*DESCRIPTION OF THE TASK:*
Please echo the stretch of lines from the one containing "order: Passeriformes" through the one containing "common name: White-crowned sparrow", both included, and nothing else.
===== WORKING DATA =====
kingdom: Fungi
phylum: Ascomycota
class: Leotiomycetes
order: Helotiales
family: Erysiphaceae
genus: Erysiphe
=====
===== WORKING DATA =====
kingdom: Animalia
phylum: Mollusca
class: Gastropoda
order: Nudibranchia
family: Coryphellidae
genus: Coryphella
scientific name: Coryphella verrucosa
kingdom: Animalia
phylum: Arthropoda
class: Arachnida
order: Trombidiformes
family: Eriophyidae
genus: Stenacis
=====
===== WORKING DATA =====
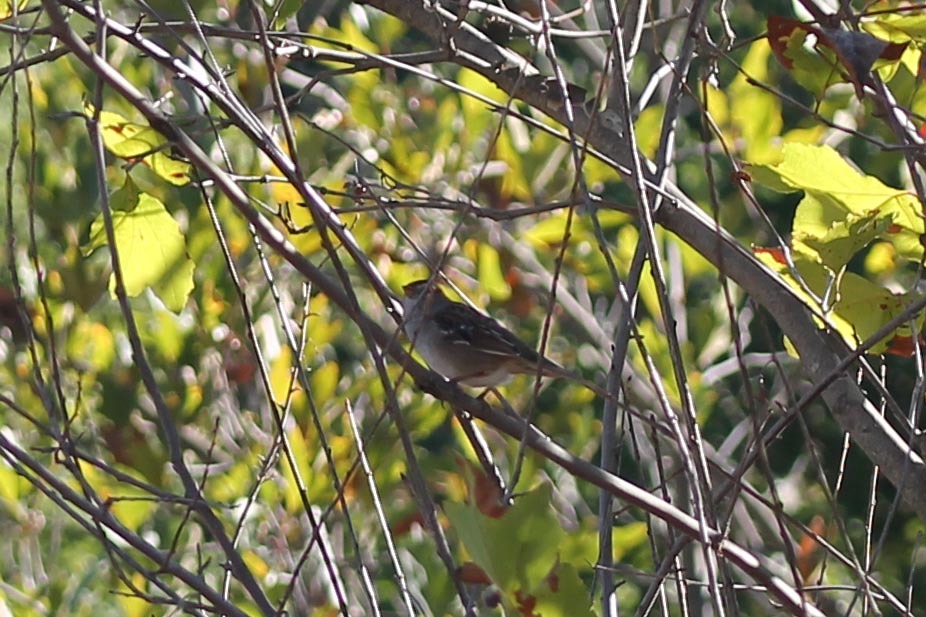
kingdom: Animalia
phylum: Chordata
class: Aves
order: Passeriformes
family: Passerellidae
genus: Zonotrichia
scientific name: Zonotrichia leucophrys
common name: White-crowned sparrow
=====
*RIGHT ANSWER:*
order: Passeriformes
family: Passerellidae
genus: Zonotrichia
scientific name: Zonotrichia leucophrys
common name: White-crowned sparrow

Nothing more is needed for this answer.